É raro que Nova York, que dita tendências e movimentos culturais para o mundo, veja suas eleições locais ganharem projeção global. Desta vez, porém, o pleito que escolherá o novo prefeito, na próxima terça-feira (4), está no centro das atenções internacionais. O motivo tem nome e rosto: Zohran Mamdani, 34 anos, deputado estadual, muçulmano, socialista e fenômeno das redes sociais.
Com seu carisma e domínio das linguagens digitais, Mamdani desbancou o veterano Andrew Cuomo nas primárias do Partido Democrata e se tornou o favorito para comandar a metrópole que nunca dorme. Sua ascensão meteórica começou de forma inusitada — durante uma maratona, anunciou sua candidatura pelo TikTok, rede onde acumula 1,6 milhão de seguidores e mais de 23 milhões de curtidas. Em poucos meses, tornou-se a nova face de um Partido Democrata em busca de renovação.
Mais sobre Mamdani
Nascido em Kampala, capital de Uganda, filho da cineasta indiana Mira Nair e de um acadêmico ugandês, Mamdani cresceu em Nova York, onde aprendeu a falar a língua — e as dores — dos nova-iorquinos. Fluente em seis idiomas, ele canalizou sua campanha em torno da crise que mais afeta a classe trabalhadora local: a moradia.
Em uma cidade onde o aluguel médio ultrapassou US$ 4 mil em 2025, suas propostas — como o congelamento dos aluguéis para dois milhões de inquilinos e a construção massiva de moradias populares — ecoaram fortemente entre os eleitores. A promessa de “um teto acessível para todos” tornou-se o símbolo de uma campanha que une pautas sociais, críticas ao poder econômico e um discurso inclusivo que valoriza imigrantes, muçulmanos, negros e a comunidade LGBTQIA+.
Mamdani também defende transporte público gratuito, creches subsidiadas e tributação progressiva sobre grandes fortunas. Em um de seus vídeos mais comentados, afirmou: “Francamente, não acho que deveríamos ter milionários”. A frase sintetiza o contraste entre ele e boa parte do establishment político de Nova York — e atraiu o apoio de jovens, trabalhadores e imigrantes, que veem nele uma alternativa ao pragmatismo tecnocrático dos governos recentes.
A disputa
Mas o caminho até a prefeitura não é livre de obstáculos. Derrotado nas primárias, Andrew Cuomo — ex-governador e figura histórica do Partido Democrata — lançou candidatura independente, com o apoio do atual prefeito Eric Adams, que desistiu da reeleição. Adams tem atacado Mamdani duramente, acusando-o de “não respeitar a polícia” e “não tratar a segurança como prioridade”.
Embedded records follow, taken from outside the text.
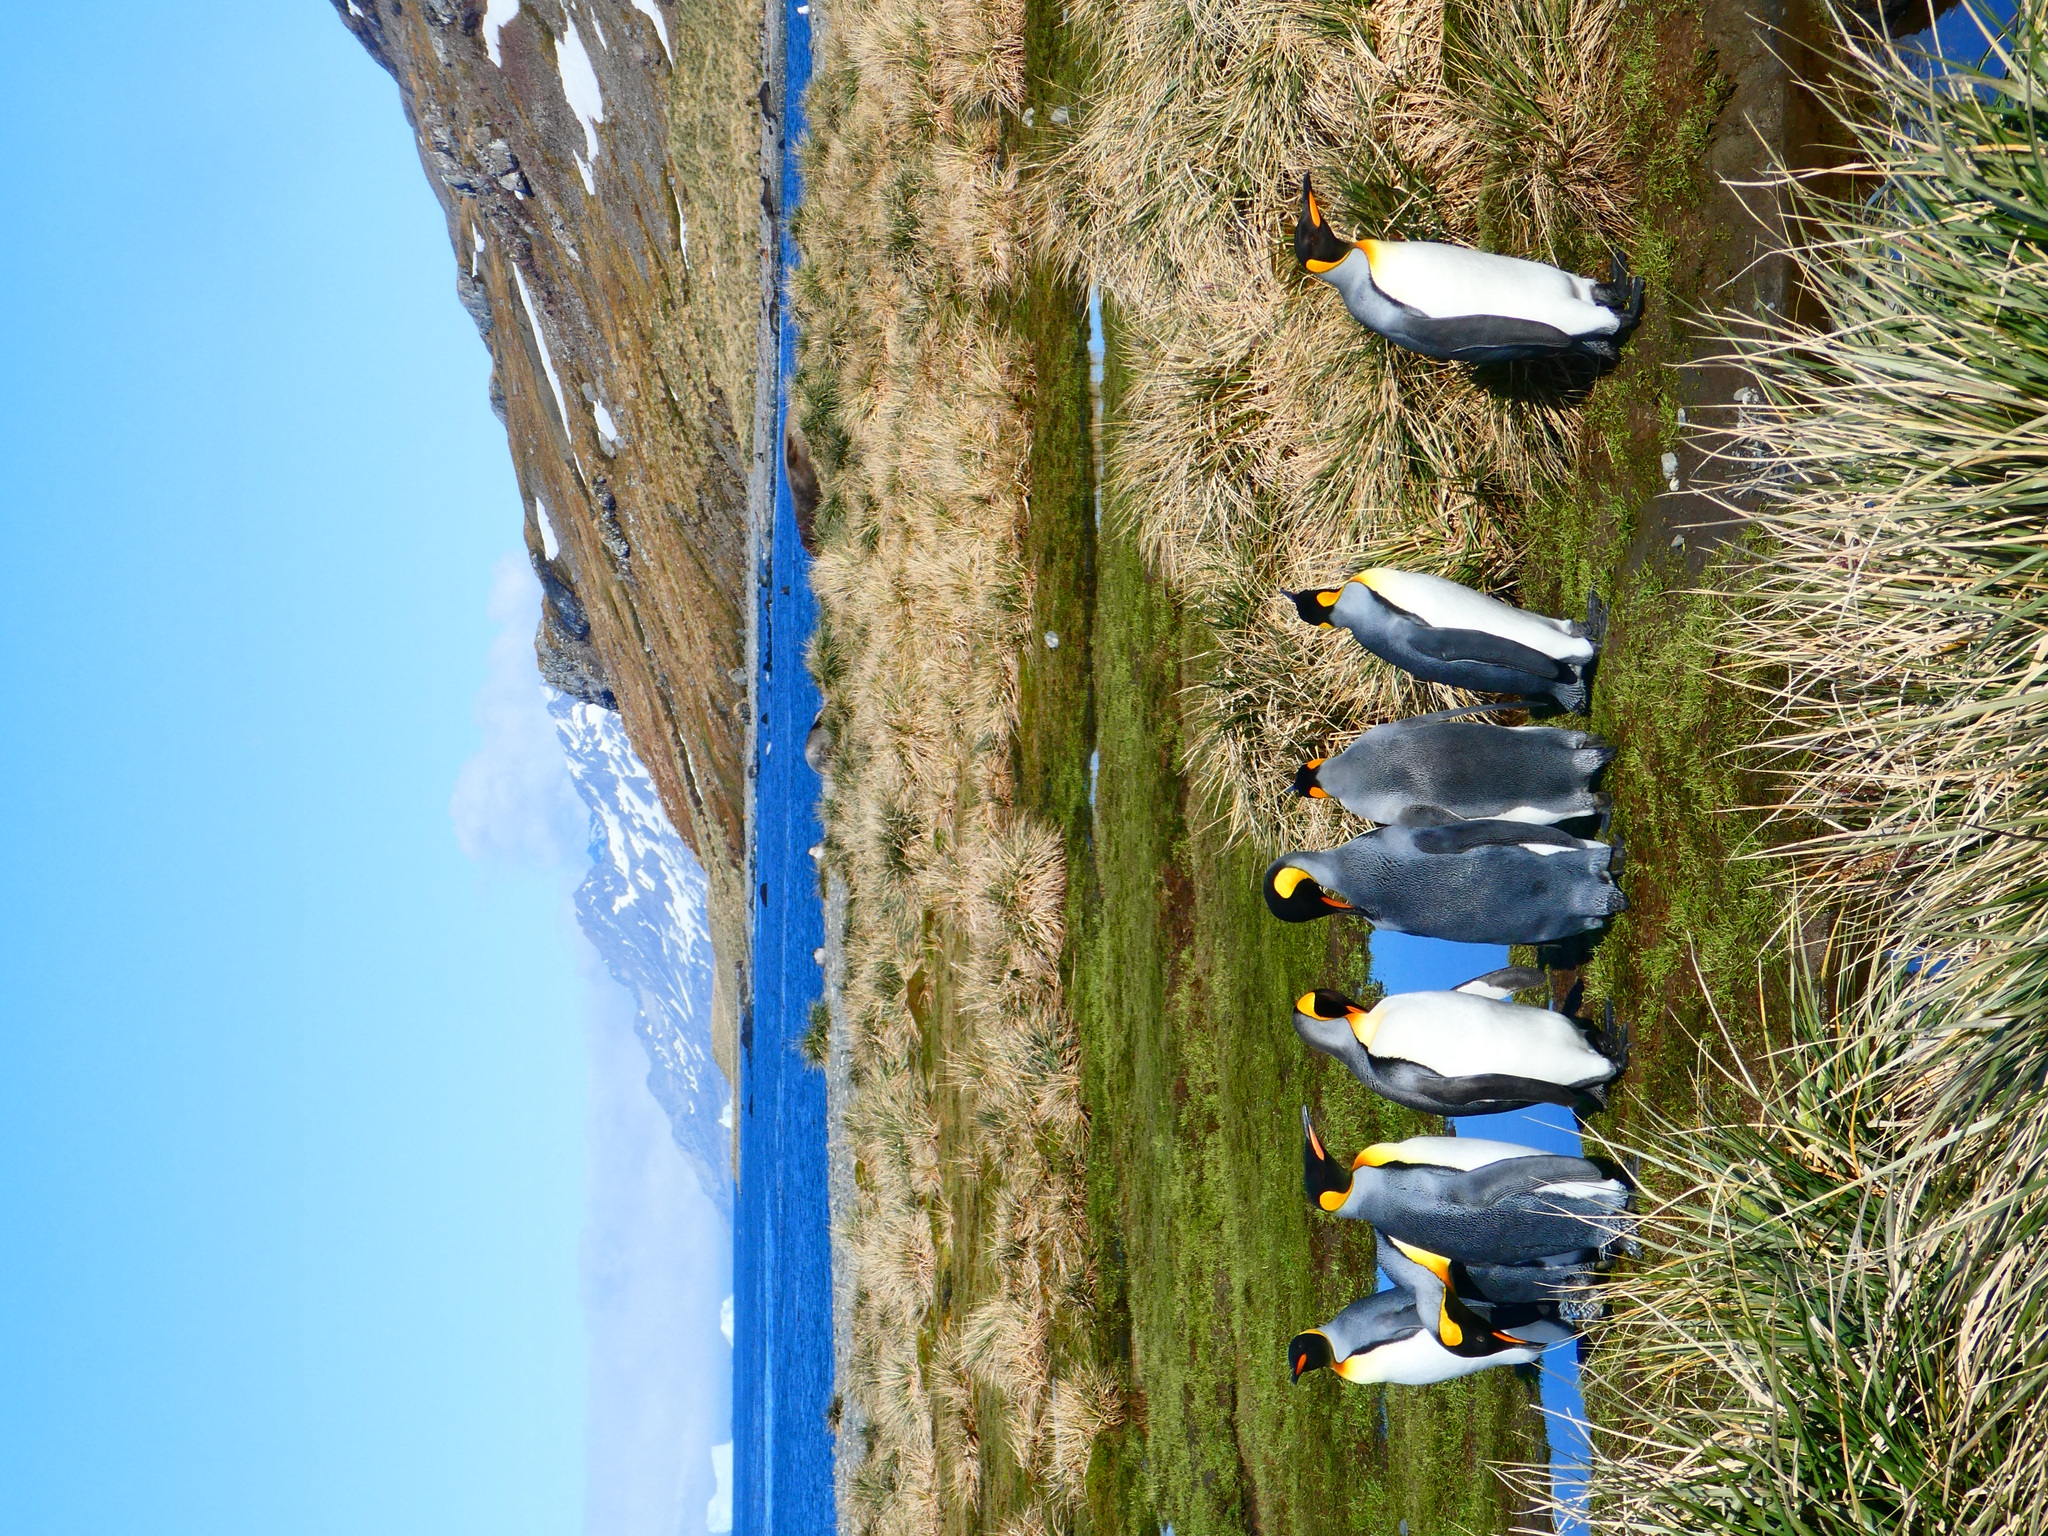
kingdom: Animalia
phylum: Chordata
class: Aves
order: Sphenisciformes
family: Spheniscidae
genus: Aptenodytes
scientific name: Aptenodytes patagonicus
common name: King penguin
O tom da disputa subiu. Nas últimas semanas, Cuomo e seus aliados vêm retratando Mamdani como “extremista islâmico”. O próprio Donald Trump o chamou de “lunático comunista” e prometeu “não permitir” que ele governe Nova York. Em resposta, Mamdani denunciou o uso da islamofobia como arma política. “Ainda existem certas formas de ódio que continuam sendo aceitáveis nesta cidade”, disse em discurso no Centro Islâmico do Bronx, após ataques públicos de seus adversários.
Apesar da ofensiva, as pesquisas indicam que Mamdani mantém liderança confortável, seguido de Cuomo e do republicano Curtis Sliwa, que resiste a pressões para desistir da disputa. O apoio de bilionários ao ex-governador e o discurso “lei e ordem” da oposição contrastam com a linguagem digital, direta e emocional do socialista ugandense, que costuma se dirigir aos eleitores como “irmãos e irmãs de Nova York”.
A estratégia lembra, em certo sentido, a de Donald Trump — o uso massivo das redes sociais para driblar a mídia tradicional e criar uma conexão direta com o público. A diferença é o conteúdo: enquanto Trump ergueu sua base com medo e exclusão, Mamdani aposta na solidariedade e na redistribuição.
Um novo tipo de político
Com sua mistura de fé muçulmana, ativismo social e senso estético de influenciador digital, Zohran Mamdani representa um novo tipo de político: globalizado, antissistêmico e hábil na disputa simbólica das telas. Sua vitória — ou derrota — terá implicações que ultrapassam Nova York, ecoando como um teste sobre os limites e o futuro da esquerda nos Estados Unidos.
Se eleito, o jovem socialista africano se tornará o primeiro muçulmano e o primeiro imigrante a governar Nova York. Um feito que, de certo modo, confirma o espírito de uma cidade que sempre foi laboratório das mudanças culturais, sociais e políticas do mundo contemporâneo.